A artista Grada Kilomba foi distinguida com o título de Doutora Honoris Causa pelo ISPA – Instituto Universitário em Lisboa. A cerimónia de concessão ocorreu na última sexta-feira, em um evento aberto ao público em geral.
Grada Kilomba é uma artista e psicanalista que se destaca internacionalmente pelo seu trabalho na exploração de “questões de memória, trauma, género e pós-colonialismo”. É ainda a autora do aclamado livro “Memórias da Plantação” e a sua obra destaca-se pela habilidade de criar um espaço híbrido onde as fronteiras entre as linguagens académicas e artísticas se confundem.

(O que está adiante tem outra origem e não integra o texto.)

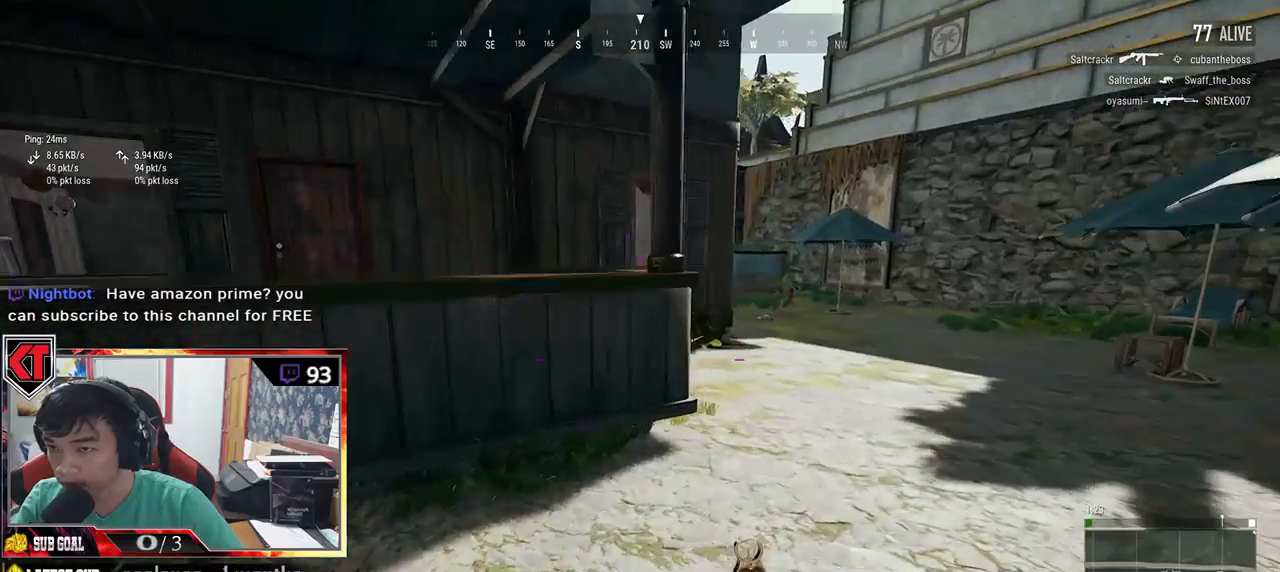
{"keys": ["w"], "mouse": [], "events": [[216, "tab", "down"], [350, "tab", "up"], [366, "d", "up"]]}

A aluna nº 6072 no ISPA, formada em Psicologia Clínica e Psicanálise, realizou trabalhos que vão desde a escrita até a performance, passando por instalações de vídeo e leitura encenada dos seus textos. Segundo Teresa Garcia-Marques, madrinha e Presidente do Conselho Científico do ISPA, a cerimónia de concessão do título de Doutora Honoris Causa é uma homenagem ao trabalho de mérito produzido por Grada Kilomba, que contribui para a luta contra o racismo e a discriminação.
Durante a cerimónia, a artista destacou a importância de sermos criativos para pensar num mundo maior e de desmantelar as estruturas que desenham quem pode representar a condição humana. A artista também chamou atenção para o desfasamento de tempo em Portugal e a importância de chegar ao presente em discussões sobre raça e género.
Não levamos em conta a influência da cultura colonialista. Não é por Portugal ter tido colónias, mas sim pelo mundo achar que tinha o direito de colonizar outros lugares. Essa ideia de desenvolvermos esse direito de colonizar e impor uma determinada maneira de viver e ver o mundo é passada de geração em geração e molda nosso comportamento em todas as esferas que funcionamos.
Teresa Garcia-Marques
Foi apenas em 2017 que Grada Kilomba apresentou o seu trabalho pela primeira vez em Portugal nas Galerias Municipais, colocando questões acerca da legitimidade do lugar de fala — “Que histórias são contadas? Como é que são contadas? Onde são contadas? E contadas por quem?” — uma prática recorrente nas suas instalações artísticas.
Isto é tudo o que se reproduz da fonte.